WHAT IS REQUIRED: Search the records for the string "read", and show each line where it appears.

+++ EXCERPTED DATA

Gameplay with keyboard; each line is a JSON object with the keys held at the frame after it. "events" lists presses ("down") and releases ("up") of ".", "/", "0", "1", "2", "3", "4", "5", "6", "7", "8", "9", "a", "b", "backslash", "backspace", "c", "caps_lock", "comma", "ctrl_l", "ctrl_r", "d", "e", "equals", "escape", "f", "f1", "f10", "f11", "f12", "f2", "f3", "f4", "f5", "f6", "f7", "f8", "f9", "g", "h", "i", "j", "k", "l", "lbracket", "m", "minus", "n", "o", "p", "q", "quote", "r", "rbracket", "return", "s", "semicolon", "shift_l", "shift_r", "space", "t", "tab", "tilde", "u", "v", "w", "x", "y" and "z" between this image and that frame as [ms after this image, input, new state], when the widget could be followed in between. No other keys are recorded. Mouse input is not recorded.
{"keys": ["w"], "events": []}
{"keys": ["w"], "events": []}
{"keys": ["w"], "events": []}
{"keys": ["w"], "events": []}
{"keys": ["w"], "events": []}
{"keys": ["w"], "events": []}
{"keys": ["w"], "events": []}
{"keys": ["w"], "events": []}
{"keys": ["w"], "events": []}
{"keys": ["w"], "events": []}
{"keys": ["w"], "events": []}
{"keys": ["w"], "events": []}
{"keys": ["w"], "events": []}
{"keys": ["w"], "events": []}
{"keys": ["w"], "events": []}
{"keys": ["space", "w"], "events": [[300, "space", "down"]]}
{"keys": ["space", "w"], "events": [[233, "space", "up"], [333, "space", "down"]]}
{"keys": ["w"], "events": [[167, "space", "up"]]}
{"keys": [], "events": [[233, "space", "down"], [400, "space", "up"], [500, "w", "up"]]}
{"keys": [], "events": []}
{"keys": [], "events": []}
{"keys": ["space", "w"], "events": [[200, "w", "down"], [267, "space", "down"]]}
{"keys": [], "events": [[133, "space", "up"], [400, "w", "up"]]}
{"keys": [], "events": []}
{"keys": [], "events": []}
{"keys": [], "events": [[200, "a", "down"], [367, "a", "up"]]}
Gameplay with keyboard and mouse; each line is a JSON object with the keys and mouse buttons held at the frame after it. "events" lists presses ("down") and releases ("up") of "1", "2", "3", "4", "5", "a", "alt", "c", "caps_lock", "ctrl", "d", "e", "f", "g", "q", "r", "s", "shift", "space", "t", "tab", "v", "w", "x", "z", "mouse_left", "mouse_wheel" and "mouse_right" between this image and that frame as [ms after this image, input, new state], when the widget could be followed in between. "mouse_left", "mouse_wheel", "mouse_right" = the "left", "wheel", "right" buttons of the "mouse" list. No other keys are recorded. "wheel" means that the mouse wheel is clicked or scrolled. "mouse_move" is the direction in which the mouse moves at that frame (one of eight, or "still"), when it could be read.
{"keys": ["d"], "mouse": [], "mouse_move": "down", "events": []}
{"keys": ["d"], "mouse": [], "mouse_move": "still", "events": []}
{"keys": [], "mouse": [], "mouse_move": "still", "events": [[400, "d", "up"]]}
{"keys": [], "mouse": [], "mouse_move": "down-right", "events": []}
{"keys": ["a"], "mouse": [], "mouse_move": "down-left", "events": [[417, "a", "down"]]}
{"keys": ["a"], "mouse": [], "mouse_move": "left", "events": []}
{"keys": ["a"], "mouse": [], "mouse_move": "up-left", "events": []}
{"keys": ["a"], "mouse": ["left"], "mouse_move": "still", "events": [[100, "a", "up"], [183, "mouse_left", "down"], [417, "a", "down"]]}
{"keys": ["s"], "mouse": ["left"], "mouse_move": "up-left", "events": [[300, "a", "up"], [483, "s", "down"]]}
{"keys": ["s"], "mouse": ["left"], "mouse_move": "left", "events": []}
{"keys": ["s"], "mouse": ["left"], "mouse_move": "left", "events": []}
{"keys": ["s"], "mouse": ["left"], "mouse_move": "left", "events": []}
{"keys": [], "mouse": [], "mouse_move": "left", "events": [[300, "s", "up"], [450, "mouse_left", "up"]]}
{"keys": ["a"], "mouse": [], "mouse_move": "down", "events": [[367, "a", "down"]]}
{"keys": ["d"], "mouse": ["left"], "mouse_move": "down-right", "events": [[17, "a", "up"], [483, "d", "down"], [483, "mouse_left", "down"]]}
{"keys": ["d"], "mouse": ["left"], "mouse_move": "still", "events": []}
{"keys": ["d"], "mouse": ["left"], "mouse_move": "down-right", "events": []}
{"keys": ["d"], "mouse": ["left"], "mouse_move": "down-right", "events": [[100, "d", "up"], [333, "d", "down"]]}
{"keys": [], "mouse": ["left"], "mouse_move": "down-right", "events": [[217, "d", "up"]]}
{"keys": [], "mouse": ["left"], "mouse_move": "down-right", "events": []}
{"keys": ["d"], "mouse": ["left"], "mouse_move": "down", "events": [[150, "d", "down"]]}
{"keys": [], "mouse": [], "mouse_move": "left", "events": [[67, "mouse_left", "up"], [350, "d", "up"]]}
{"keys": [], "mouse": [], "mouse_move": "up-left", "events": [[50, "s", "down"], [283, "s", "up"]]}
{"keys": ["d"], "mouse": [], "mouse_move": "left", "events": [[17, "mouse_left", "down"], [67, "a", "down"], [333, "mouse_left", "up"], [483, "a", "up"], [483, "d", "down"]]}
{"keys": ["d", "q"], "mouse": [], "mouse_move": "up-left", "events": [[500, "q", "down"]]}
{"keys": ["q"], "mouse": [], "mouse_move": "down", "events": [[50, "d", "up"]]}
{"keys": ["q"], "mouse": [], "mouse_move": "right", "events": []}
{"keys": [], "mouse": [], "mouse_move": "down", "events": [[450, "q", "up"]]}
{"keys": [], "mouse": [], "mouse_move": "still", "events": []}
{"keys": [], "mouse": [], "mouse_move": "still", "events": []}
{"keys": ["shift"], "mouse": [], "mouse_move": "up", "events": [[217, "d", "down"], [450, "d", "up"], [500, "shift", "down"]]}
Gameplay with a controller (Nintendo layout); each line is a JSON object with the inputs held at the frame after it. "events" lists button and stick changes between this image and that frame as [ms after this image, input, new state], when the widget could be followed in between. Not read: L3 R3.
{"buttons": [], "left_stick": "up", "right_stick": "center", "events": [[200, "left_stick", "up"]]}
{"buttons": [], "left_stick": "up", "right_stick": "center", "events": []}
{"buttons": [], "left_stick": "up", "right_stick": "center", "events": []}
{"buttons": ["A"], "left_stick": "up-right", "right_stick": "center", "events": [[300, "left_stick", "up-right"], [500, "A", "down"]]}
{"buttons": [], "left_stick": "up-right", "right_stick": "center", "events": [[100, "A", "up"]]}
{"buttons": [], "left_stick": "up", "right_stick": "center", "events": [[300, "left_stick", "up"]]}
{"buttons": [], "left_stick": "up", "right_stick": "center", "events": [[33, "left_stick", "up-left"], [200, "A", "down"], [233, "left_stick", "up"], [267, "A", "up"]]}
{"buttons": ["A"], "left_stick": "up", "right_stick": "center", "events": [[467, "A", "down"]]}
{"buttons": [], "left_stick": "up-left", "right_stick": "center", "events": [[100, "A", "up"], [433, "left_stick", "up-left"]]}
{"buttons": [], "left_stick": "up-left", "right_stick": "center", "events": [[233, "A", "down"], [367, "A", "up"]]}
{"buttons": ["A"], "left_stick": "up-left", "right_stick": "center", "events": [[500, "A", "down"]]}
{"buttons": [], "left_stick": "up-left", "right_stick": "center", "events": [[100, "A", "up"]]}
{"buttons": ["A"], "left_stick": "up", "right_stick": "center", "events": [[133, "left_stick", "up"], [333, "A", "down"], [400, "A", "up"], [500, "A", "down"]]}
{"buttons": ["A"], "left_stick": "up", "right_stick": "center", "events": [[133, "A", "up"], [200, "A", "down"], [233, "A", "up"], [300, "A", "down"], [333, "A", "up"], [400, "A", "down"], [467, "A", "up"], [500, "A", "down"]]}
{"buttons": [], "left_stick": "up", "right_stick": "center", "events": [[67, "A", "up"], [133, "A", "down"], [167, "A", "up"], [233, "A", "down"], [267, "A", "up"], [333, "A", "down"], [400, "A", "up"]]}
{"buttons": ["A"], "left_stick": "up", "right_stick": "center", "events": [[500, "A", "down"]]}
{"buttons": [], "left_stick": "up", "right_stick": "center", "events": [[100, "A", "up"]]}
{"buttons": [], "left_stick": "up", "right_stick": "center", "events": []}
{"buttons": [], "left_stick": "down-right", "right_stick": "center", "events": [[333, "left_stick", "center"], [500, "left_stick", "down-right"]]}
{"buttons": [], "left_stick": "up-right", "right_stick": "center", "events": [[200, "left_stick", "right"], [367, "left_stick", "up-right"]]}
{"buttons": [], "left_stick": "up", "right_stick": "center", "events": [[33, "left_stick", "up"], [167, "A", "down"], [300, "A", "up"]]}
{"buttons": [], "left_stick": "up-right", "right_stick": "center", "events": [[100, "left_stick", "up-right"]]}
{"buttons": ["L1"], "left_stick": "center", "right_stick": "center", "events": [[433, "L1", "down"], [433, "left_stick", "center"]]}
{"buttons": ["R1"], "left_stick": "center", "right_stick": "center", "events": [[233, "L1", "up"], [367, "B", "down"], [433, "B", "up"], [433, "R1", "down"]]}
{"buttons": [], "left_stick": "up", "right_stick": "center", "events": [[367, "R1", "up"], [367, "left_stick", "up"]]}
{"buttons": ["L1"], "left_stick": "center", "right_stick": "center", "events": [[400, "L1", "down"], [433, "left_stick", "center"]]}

++++++

ANSWER SPACE:
Gameplay with keyboard and mouse; each line is a JSON object with the keys and mouse buttons held at the frame after it. "events" lists presses ("down") and releases ("up") of "1", "2", "3", "4", "5", "a", "alt", "c", "caps_lock", "ctrl", "d", "e", "f", "g", "q", "r", "s", "shift", "space", "t", "tab", "v", "w", "x", "z", "mouse_left", "mouse_wheel" and "mouse_right" between this image and that frame as [ms after this image, input, new state], when the widget could be followed in between. "mouse_left", "mouse_wheel", "mouse_right" = the "left", "wheel", "right" buttons of the "mouse" list. No other keys are recorded. "wheel" means that the mouse wheel is clicked or scrolled. "mouse_move" is the direction in which the mouse moves at that frame (one of eight, or "still"), when it could be read.
Gameplay with a controller (Nintendo layout); each line is a JSON object with the inputs held at the frame after it. "events" lists button and stick changes between this image and that frame as [ms after this image, input, new state], when the widget could be followed in between. Not read: L3 R3.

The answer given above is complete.